Chi scrive vive a Succivo, comune con uno dei siti classificati a rischio inquinamento 5. Il sito in questione lo conosciamo tutti, non si sono inventati nulla, e non sono venuti oggi a fare i rilievi. Gli studi a cui si fa riferimento per Succivo risalgono al 2006, è roba già nota. Nessuno garantisce che non ci siano altri terreni avvelenati, però. A Succivo ci si ammala e si muore di più che altrove. Spiegateci come mai. “È solo un inizio” ci è stato detto. Come inizio, lascia molto a desiderare. È come prendere un gregge, individuare la pecora più vecchia e malata, metterci una croce sopra, e dire che le altre stanno tutte bene. Così, ad occhio. Dovremmo essere più tranquilli, soprattutto sapendo che Orta di Atella, comune adiacente che nel report del ministero dell’agricoltura non compare proprio, è uno dei comuni dove l’aumento delle patologie tumorali, secondo l’Istituto Pascale di Napoli, è fra i più preoccupanti. Ma la gente, la povera gente, che se ne fa di studi, di report, di statistiche e percentuali?
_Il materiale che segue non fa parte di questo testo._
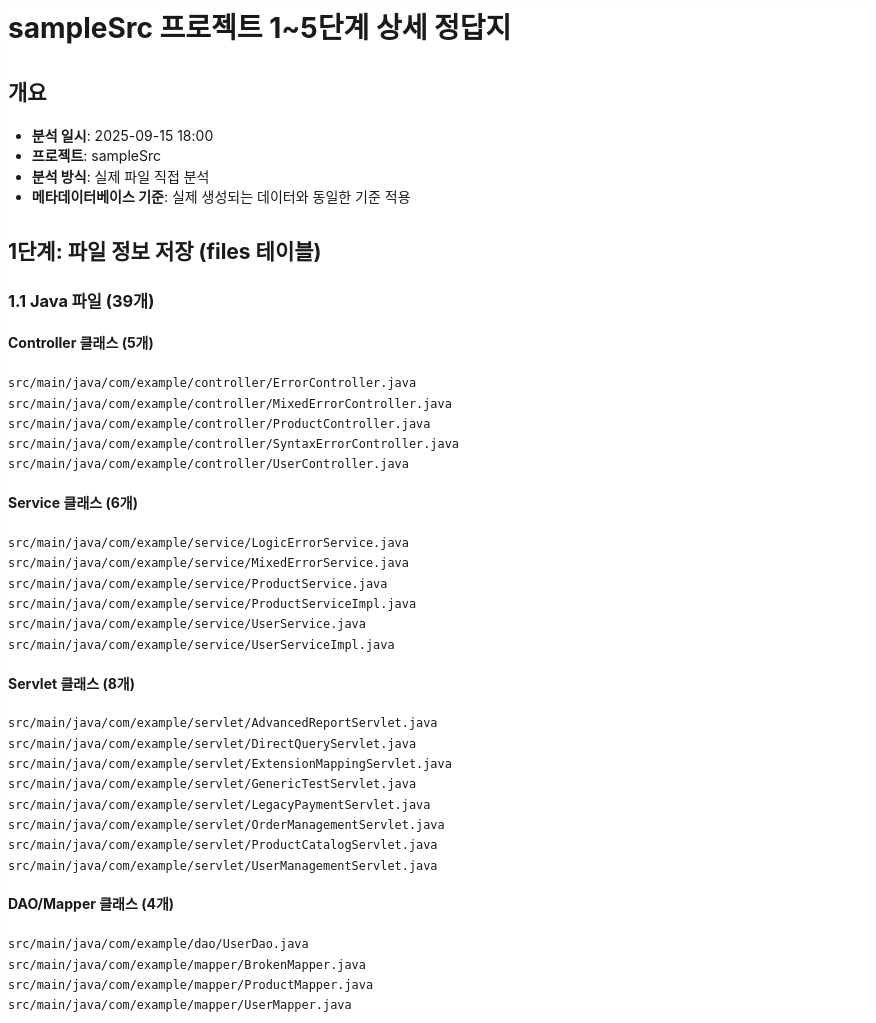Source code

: # sampleSrc 프로젝트 1~5단계 상세 정답지



## 개요

- **분석 일시**: 2025-09-15 18:00
- **프로젝트**: sampleSrc
- **분석 방식**: 실제 파일 직접 분석
- **메타데이터베이스 기준**: 실제 생성되는 데이터와 동일한 기준 적용

## 1단계: 파일 정보 저장 (files 테이블)

### 1.1 Java 파일 (39개)

#### Controller 클래스 (5개)

```
src/main/java/com/example/controller/ErrorController.java
src/main/java/com/example/controller/MixedErrorController.java
src/main/java/com/example/controller/ProductController.java
src/main/java/com/example/controller/SyntaxErrorController.java
src/main/java/com/example/controller/UserController.java
```

#### Service 클래스 (6개)

```
src/main/java/com/example/service/LogicErrorService.java
src/main/java/com/example/service/MixedErrorService.java
src/main/java/com/example/service/ProductService.java
src/main/java/com/example/service/ProductServiceImpl.java
src/main/java/com/example/service/UserService.java
src/main/java/com/example/service/UserServiceImpl.java
```

#### Servlet 클래스 (8개)

```
src/main/java/com/example/servlet/AdvancedReportServlet.java
src/main/java/com/example/servlet/DirectQueryServlet.java
src/main/java/com/example/servlet/ExtensionMappingServlet.java
src/main/java/com/example/servlet/GenericTestServlet.java
src/main/java/com/example/servlet/LegacyPaymentServlet.java
src/main/java/com/example/servlet/OrderManagementServlet.java
src/main/java/com/example/servlet/ProductCatalogServlet.java
src/main/java/com/example/servlet/UserManagementServlet.java
```

#### DAO/Mapper 클래스 (4개)

```
src/main/java/com/example/dao/UserDao.java
src/main/java/com/example/mapper/BrokenMapper.java
src/main/java/com/example/mapper/ProductMapper.java
src/main/java/com/example/mapper/UserMapper.java
```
Noi al Pascale ci andiamo, terrorizzati, a fare le TAC, o la chemioterapia, e siamo diventati tutti esperti a citare nomi difficilissimi di malattie che ci strappano gli affetti più cari. Siamo spiacenti, ma per noi leggere nero su bianco che nei nostri comuni si muore di più, è come fare la scoperta dell’acqua calda. Lo sapevamo dai manifesti che tappezzano le strade, dalle bare che abbiamo accompagnato, dai rintocchi delle dalle campane a morto che suonano ogni giorno. Mi piacerebbe poter scrivere che dopo la notte buia si intravede l’alba. Don Maurizio, i volontari, gli attivisti, e quanti documentano in ogni modo quello che accade in questa terra, continuano il loro lavoro senza lasciarsi scoraggiare, come solide querce dinanzi alle intemperie. Poco, o nulla, è stato fatto concretamente da chi doveva, a tutt’oggi”.
Dal 14 ottobre ricominceranno le attività del Coordinamento Comitati Fuochi. Sta di fatto che la situazione è in stallo. Non è stato fatto praticamente nulla e la popolazione aspetta, giustamente, risposte e soprattutto interventi efficaci.